__Quesiti sul materiale__:
1 – Elenca tutti i magistrati che compongono il collegio indicato nel testo sulla pronuncia della Cassazione, ciascuno con il proprio ruolo.
2 – Prosegui il testo sulla pronuncia della Cassazione a partire dal punto in cui si interrompe.

__Testo estratto__:
-------

Sentenza Sentenza Cassazione Civile n. 20291 del 26/07/2019

Cassazione civile sez. III, 26/07/2019, (ud. 26/03/2019, dep. 26/07/2019), n.20291

LA CORTE SUPREMA DI CASSAZIONE

SEZIONE TERZA CIVILE

Composta dagli Ill.mi Sigg.ri Magistrati:

Dott. AMENDOLA Adelaide – Presidente –

Dott. SESTINI Danilo – Consigliere –

Dott. TATANGELO Augusto – Consigliere –

Dott. PELLECCHIA Antonella – Consigliere –

Dott. MOSCARINI Anna – rel. Consigliere –

ha pronunciato la seguente:

ORDINANZA

sul ricorso 29297/2017 proposto da:

D.M., DU.DA., E.A. (OMISSIS), rispettivamente

madre, sorella germana e sorella unilaterale del defunto

d.n., elettivamente domiciliati in ROMA, VIA COLA DI RIENZO 243,

presso lo studio dell’avvocato MARINA ARMELISASSO, che li

rappresenta e difende;

– ricorrenti –

contro

B.M.;

– intimata –

avverso la sentenza n. 4397/2017 della CORTE D’APPELLO di MILANO,

depositata il 19/10/2017;

udita la relazione della causa svolta nella Camera di consiglio del

26/03/2019 dal Consigliere Dott. ANNA MOSCARINI.

-------

__Dati archiviati__:
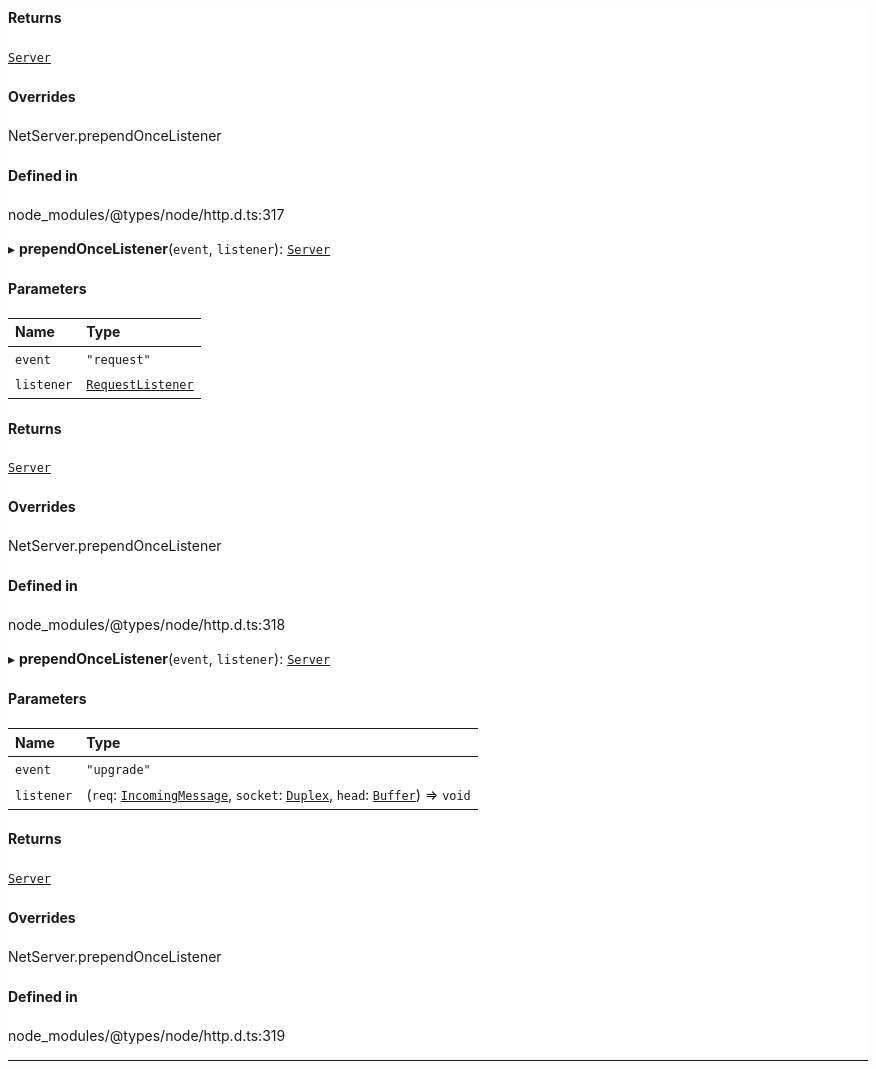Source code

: #### Returns

[`Server`](internal_.Server.md)

#### Overrides

NetServer.prependOnceListener

#### Defined in

node_modules/@types/node/http.d.ts:317

▸ **prependOnceListener**(`event`, `listener`): [`Server`](internal_.Server.md)

#### Parameters

| Name | Type |
| :------ | :------ |
| `event` | ``"request"`` |
| `listener` | [`RequestListener`](../modules/internal_.md#requestlistener) |

#### Returns

[`Server`](internal_.Server.md)

#### Overrides

NetServer.prependOnceListener

#### Defined in

node_modules/@types/node/http.d.ts:318

▸ **prependOnceListener**(`event`, `listener`): [`Server`](internal_.Server.md)

#### Parameters

| Name | Type |
| :------ | :------ |
| `event` | ``"upgrade"`` |
| `listener` | (`req`: [`IncomingMessage`](internal_.IncomingMessage.md), `socket`: [`Duplex`](internal_.Duplex.md), `head`: [`Buffer`](../modules/internal_.md#buffer)) => `void` |

#### Returns

[`Server`](internal_.Server.md)

#### Overrides

NetServer.prependOnceListener

#### Defined in

node_modules/@types/node/http.d.ts:319

___
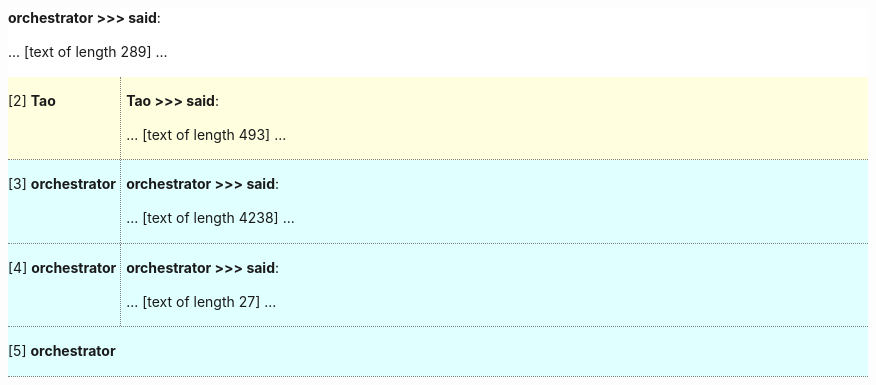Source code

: **orchestrator >>> said**:

... [text of length 289] ...


</div>
</div>

<div style="background-color:lightyellow; display: flex; border-bottom: 1px dotted grey">

<div style="flex: 130px">

[2] **Tao**

</div>
<div style="flex: 100%; border-left: 1px dotted grey; padding-left: 5px">

**Tao >>> said**:

... [text of length 493] ...


</div>
</div>

<div style="background-color:lightcyan; display: flex; border-bottom: 1px dotted grey">

<div style="flex: 130px">

[3] **orchestrator**

</div>
<div style="flex: 100%; border-left: 1px dotted grey; padding-left: 5px">

**orchestrator >>> said**:

... [text of length 4238] ...


</div>
</div>

<div style="background-color:lightcyan; display: flex; border-bottom: 1px dotted grey">

<div style="flex: 130px">

[4] **orchestrator**

</div>
<div style="flex: 100%; border-left: 1px dotted grey; padding-left: 5px">

**orchestrator >>> said**:

... [text of length 27] ...


</div>
</div>

<div style="background-color:lightcyan; display: flex; border-bottom: 1px dotted grey">

<div style="flex: 130px">

[5] **orchestrator**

-------

__Risposte ai compiti__:
1 –
- Dott. Adelaide Amendola, Presidente
- Dott. Danilo Sestini, Consigliere
- Dott. Augusto Tatangelo, Consigliere
- Dott. Antonella Pellecchia, Consigliere
- Dott. Anna Moscarini, Consigliere relatore

2 –
Fatto

FATTI DI CAUSA

D.M., Du.Da. ed E.A. citarono in giudizio avanti il Tribunale di Milano l’UCI e B.M. chiedendone la condanna in solido al risarcimento dei danni non patrimoniali subiti a seguito del decesso di d.n. di anni 19, rispettivamente figlio e fratello delle attrici, avvenuto il (OMISSIS), quando l’autovettura Fiat Regata condotta da B.M. e sulla quale viaggiava il d. quale terzo trasportato, andò ad urtare contro un muretto di cemento provocando, appunto, la morte del trasportato. Nel contraddittorio con l’UCI il Tribunale di Milano rigettò la domanda, sul presupposto che le attrici non avessero fornito prova del vincolo parentale e che il diritto fosse comunque prescritto. Il Tribunale osservò come il rapporto di parentela non provato dalle attrici non afferisse alla mera legittimazione ad agire ma ad un fatto costitutivo della domanda che doveva essere provato ai sensi dell’art. 2697 c.c. e che tale prova non era stata fornita, perchè la lettera dell’Ufficiale di Stato Civile allegata era munita di “apostille” ma con traduzione non asseverata. Mancherebbero elementi certi per stabilire la concreta individuazione dello stato di nascita delle attrici e del loro grado di parentela con il defunto. Secondo il Tribunale la domanda non poteva trovare accoglimento anche per l’intervenuta prescrizione biennale applicabile al caso in esame, in ragione dell’avvenuto decorso del tempo di due anni dalla data del passaggio in giudicato della sentenza penale di condanna del B. (30/3/2003), non contenente statuizioni risarcitorie.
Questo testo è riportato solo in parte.